What to do | Here are the records. Write out exactly the lines between the one holding "left elbow: (467, 514)" and the one holding "left knee: (748, 835)", inclusive.

[Stored items]

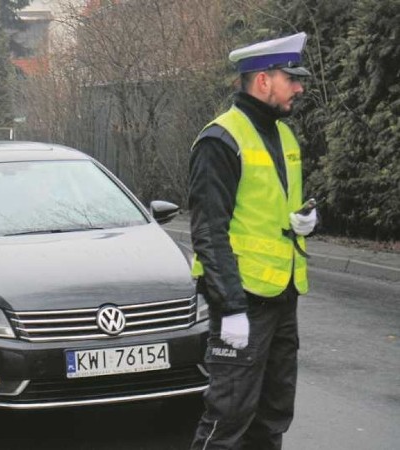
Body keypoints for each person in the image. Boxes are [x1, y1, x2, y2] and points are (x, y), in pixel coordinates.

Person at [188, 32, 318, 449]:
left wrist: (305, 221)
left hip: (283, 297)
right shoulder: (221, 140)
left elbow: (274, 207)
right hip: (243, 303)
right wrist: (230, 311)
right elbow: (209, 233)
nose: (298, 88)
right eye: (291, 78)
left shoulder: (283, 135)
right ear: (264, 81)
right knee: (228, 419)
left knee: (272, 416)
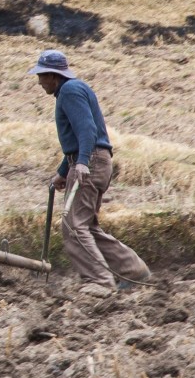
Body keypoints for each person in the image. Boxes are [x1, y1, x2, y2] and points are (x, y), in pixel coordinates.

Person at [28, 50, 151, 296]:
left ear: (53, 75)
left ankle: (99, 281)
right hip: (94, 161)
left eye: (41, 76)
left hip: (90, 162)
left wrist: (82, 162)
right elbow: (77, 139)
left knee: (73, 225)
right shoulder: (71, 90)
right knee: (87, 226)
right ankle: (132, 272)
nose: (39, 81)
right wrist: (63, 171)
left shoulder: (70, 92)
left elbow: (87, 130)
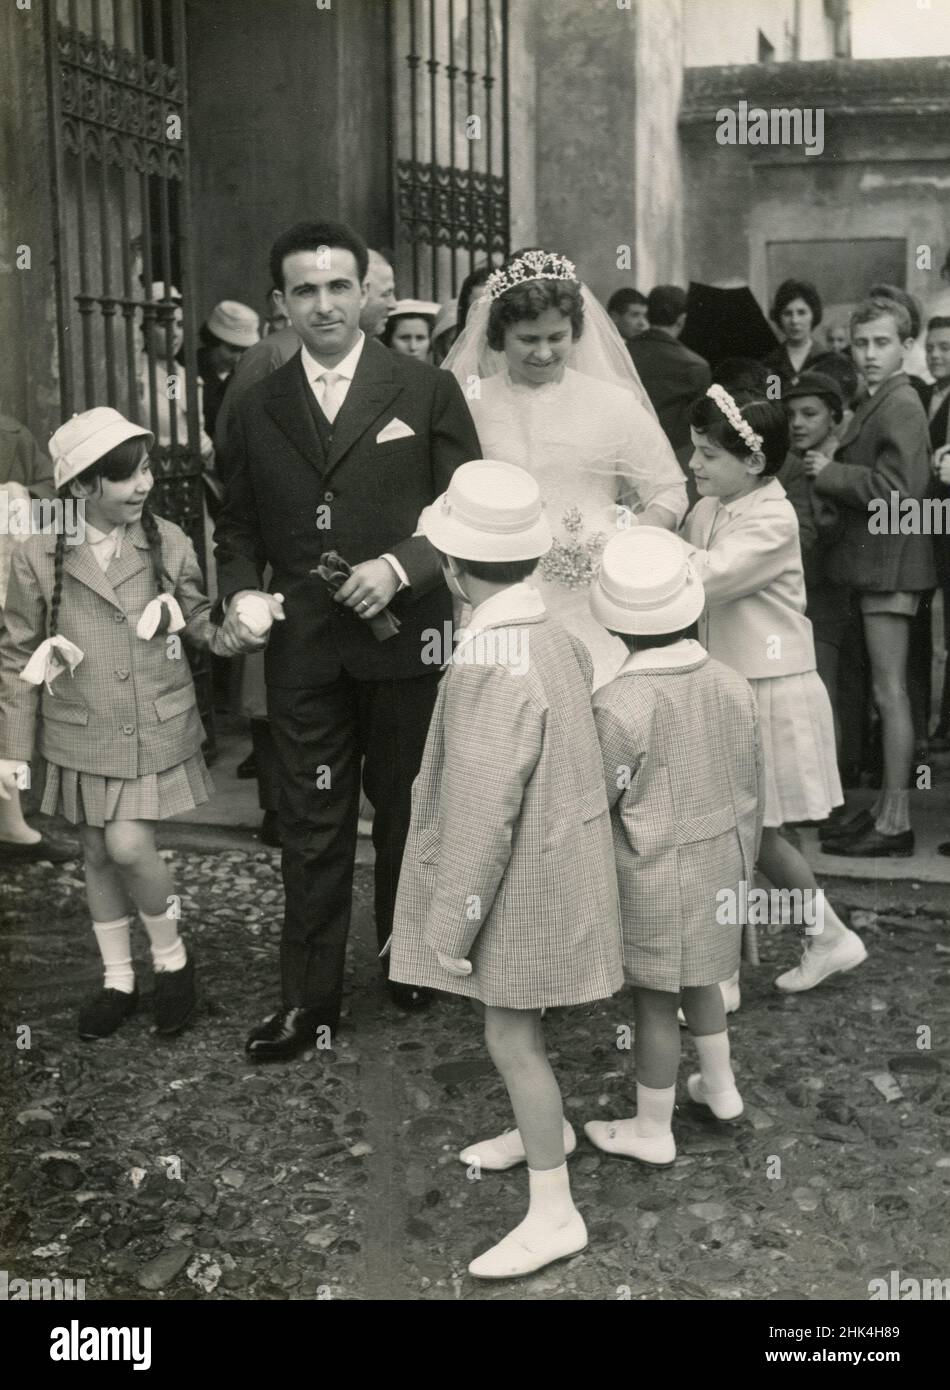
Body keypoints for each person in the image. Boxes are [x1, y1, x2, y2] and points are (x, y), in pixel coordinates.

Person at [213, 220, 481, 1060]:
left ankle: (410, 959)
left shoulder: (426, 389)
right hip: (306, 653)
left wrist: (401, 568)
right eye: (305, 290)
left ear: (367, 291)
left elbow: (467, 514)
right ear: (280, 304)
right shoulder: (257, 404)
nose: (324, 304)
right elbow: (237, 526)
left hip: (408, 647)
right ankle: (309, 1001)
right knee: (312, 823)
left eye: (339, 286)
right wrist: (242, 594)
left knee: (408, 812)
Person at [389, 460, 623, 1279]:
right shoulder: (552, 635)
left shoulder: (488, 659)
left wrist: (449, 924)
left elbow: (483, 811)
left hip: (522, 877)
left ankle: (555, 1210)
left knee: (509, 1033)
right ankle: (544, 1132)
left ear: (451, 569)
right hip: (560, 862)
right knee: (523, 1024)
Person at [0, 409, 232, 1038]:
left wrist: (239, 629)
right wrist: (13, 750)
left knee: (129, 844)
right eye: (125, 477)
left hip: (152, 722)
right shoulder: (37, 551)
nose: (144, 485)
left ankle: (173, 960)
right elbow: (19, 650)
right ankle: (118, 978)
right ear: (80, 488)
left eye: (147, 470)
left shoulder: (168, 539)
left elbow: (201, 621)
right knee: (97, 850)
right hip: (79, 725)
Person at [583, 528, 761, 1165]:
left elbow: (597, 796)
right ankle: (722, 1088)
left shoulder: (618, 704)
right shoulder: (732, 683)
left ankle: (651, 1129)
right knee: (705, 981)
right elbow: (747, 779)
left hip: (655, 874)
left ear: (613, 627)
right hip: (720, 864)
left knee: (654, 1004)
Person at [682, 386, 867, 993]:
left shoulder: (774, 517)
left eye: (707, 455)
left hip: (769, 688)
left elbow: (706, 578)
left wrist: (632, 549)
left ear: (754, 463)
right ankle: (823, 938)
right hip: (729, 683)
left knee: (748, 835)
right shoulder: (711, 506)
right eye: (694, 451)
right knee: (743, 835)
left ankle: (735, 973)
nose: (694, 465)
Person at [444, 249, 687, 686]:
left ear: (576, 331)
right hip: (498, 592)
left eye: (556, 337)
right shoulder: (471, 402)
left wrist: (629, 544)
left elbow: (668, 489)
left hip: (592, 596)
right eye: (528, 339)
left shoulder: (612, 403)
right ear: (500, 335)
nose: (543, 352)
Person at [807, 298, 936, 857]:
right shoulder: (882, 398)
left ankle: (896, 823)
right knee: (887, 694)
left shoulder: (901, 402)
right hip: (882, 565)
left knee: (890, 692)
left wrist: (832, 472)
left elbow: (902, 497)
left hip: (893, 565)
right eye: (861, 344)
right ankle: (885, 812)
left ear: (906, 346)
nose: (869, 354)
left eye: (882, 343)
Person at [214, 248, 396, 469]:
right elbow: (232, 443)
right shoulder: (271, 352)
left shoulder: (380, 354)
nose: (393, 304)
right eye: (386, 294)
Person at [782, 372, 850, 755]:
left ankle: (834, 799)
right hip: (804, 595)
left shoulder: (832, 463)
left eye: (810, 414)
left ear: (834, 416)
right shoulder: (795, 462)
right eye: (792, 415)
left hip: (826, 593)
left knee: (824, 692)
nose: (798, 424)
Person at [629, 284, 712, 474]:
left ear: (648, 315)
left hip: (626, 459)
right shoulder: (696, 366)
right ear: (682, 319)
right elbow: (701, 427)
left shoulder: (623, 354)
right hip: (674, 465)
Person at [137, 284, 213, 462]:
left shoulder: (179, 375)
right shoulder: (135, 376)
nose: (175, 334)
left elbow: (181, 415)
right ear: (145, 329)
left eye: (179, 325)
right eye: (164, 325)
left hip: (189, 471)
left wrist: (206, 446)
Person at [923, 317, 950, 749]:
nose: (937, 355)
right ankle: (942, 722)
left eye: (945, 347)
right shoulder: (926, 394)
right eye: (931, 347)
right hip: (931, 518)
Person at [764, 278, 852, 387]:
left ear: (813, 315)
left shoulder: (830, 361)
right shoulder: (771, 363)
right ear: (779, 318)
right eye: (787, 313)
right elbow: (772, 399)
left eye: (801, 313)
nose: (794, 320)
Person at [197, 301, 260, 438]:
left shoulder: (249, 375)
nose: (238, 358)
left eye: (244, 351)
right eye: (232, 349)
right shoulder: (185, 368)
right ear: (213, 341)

...

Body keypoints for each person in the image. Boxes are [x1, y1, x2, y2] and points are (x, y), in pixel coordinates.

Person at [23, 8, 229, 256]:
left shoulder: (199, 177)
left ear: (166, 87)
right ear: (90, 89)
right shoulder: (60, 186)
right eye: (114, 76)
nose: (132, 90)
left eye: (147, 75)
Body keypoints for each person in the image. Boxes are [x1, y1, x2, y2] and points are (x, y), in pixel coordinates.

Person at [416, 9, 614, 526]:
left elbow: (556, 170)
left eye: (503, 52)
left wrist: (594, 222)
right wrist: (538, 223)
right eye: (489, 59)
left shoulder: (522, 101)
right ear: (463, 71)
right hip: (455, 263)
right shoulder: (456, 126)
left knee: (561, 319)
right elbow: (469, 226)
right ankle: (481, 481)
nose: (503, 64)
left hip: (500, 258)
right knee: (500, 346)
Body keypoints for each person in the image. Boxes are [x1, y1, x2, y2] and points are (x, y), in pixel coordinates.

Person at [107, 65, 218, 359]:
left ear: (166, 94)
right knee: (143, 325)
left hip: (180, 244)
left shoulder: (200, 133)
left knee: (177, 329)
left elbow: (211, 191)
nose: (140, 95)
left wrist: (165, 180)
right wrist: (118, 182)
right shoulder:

---

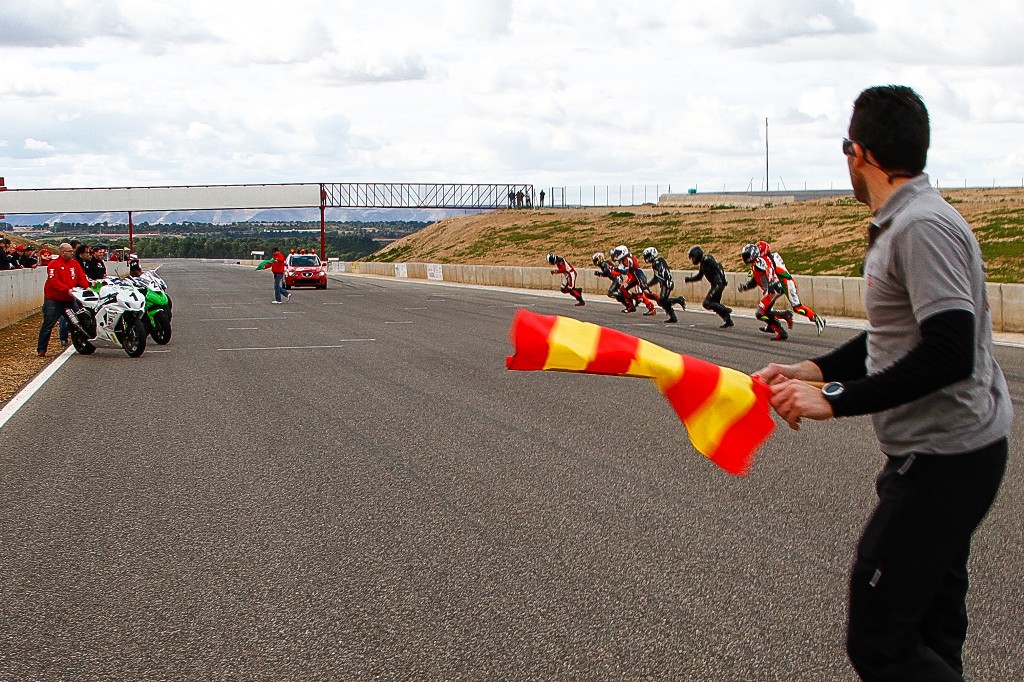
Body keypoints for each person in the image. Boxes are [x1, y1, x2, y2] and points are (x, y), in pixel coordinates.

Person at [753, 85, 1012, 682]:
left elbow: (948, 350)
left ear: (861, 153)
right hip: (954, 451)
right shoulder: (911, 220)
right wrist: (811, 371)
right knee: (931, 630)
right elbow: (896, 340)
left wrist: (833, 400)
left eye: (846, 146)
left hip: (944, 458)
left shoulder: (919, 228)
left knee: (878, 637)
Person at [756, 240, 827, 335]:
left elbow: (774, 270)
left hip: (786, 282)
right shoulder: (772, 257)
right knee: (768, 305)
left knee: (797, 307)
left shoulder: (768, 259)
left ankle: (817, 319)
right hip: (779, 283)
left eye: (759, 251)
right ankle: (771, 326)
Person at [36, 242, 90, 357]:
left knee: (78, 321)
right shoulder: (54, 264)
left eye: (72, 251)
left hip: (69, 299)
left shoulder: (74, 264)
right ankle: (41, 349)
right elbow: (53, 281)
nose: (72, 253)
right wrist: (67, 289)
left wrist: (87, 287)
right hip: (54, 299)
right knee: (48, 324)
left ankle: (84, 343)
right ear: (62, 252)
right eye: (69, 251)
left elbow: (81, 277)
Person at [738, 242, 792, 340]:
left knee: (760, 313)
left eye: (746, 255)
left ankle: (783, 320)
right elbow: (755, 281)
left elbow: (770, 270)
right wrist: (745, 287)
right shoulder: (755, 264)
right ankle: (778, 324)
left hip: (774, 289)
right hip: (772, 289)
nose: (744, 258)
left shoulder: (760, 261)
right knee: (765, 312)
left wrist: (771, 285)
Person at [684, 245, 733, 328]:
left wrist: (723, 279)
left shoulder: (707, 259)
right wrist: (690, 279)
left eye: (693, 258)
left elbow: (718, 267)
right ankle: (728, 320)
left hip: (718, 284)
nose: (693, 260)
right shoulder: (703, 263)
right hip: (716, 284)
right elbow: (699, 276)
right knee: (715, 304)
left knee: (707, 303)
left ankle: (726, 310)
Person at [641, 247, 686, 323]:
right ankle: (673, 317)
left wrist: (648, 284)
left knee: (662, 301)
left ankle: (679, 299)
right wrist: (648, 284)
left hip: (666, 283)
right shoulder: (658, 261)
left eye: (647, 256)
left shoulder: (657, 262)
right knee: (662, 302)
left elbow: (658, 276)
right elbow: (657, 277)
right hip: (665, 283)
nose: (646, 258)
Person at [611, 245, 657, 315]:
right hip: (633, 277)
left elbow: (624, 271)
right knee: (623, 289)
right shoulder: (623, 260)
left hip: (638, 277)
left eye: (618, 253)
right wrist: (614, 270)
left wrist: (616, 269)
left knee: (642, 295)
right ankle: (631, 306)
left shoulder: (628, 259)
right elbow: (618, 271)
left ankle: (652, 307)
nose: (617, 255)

Response below |
left elbow: (467, 514)
right ear: (280, 304)
right shoulder: (257, 404)
nose: (324, 304)
right elbow: (237, 526)
left hip: (408, 647)
right ankle: (309, 1001)
right knee: (312, 823)
left eye: (339, 286)
right wrist: (242, 594)
left knee: (408, 812)
Person at [389, 460, 623, 1279]:
right shoulder: (552, 635)
left shoulder: (488, 659)
left wrist: (449, 924)
left elbow: (483, 811)
left hip: (522, 877)
left ankle: (555, 1210)
left knee: (509, 1033)
right ankle: (544, 1132)
left ear: (451, 569)
right hip: (560, 862)
right knee: (523, 1024)
Person at [0, 409, 232, 1038]:
left wrist: (239, 629)
right wrist: (13, 750)
left knee: (129, 844)
right eye: (125, 477)
left hip: (152, 722)
right shoulder: (37, 551)
nose: (144, 485)
left ankle: (173, 960)
right elbow: (19, 650)
right ankle: (118, 978)
right ear: (80, 488)
left eye: (147, 470)
left shoulder: (168, 539)
left elbow: (201, 621)
right knee: (97, 850)
right hip: (79, 725)
Person at [583, 528, 761, 1165]:
left elbow: (597, 796)
right ankle: (722, 1088)
left shoulder: (618, 704)
right shoulder: (732, 683)
left ankle: (651, 1129)
right knee: (705, 981)
right elbow: (747, 779)
left hip: (655, 874)
left ear: (613, 627)
right hip: (720, 864)
left knee: (654, 1004)
Person at [682, 386, 867, 993]:
left shoulder: (774, 517)
left eye: (707, 455)
left hip: (769, 688)
left elbow: (706, 578)
left wrist: (632, 549)
left ear: (754, 463)
right ankle: (823, 938)
right hip: (729, 683)
left knee: (748, 835)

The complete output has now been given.